Page-level text extractions:
──────────

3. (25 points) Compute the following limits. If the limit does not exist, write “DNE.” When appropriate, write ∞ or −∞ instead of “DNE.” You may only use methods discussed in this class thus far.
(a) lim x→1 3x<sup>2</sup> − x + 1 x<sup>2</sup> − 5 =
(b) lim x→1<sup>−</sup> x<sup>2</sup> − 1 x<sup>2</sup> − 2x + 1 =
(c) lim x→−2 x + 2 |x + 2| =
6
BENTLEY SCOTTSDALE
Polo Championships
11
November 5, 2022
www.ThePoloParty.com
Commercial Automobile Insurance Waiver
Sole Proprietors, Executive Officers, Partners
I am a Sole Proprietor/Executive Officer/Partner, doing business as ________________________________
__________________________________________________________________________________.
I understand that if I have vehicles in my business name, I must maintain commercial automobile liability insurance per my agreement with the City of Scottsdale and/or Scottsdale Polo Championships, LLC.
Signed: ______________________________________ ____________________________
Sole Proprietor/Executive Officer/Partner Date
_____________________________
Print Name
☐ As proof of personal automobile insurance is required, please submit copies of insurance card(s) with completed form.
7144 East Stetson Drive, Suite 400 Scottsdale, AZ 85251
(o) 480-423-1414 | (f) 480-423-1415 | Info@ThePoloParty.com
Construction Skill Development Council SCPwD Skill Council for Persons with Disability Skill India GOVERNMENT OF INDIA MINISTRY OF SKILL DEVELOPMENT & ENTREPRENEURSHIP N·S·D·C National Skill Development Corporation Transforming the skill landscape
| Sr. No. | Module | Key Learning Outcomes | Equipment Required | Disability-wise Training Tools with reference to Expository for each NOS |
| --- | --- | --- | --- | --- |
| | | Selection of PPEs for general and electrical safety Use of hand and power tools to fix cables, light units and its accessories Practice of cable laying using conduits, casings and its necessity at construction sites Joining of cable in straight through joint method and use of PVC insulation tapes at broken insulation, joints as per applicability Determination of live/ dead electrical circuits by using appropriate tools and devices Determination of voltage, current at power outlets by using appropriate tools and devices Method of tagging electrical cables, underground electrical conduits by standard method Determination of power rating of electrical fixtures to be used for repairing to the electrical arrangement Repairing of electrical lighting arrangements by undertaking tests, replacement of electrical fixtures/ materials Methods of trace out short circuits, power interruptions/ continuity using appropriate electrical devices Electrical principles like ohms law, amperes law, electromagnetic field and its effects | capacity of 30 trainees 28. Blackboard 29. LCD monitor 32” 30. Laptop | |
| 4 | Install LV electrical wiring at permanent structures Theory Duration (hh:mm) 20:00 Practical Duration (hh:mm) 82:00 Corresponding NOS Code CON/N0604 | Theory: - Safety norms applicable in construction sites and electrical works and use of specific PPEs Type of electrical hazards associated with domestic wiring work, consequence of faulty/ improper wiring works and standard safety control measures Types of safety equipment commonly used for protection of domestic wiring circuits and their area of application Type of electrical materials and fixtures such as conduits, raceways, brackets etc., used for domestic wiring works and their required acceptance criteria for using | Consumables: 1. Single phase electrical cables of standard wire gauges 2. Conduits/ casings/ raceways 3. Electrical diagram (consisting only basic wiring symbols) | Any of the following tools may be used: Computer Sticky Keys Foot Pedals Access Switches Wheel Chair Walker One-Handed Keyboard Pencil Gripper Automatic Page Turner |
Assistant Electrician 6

──────────

Problem to solve:
Please show each line in the records above that contains "ThePoloParty".

Task output:
www.ThePoloParty.com
(o) 480-423-1414 | (f) 480-423-1415 | Info@ThePoloParty.com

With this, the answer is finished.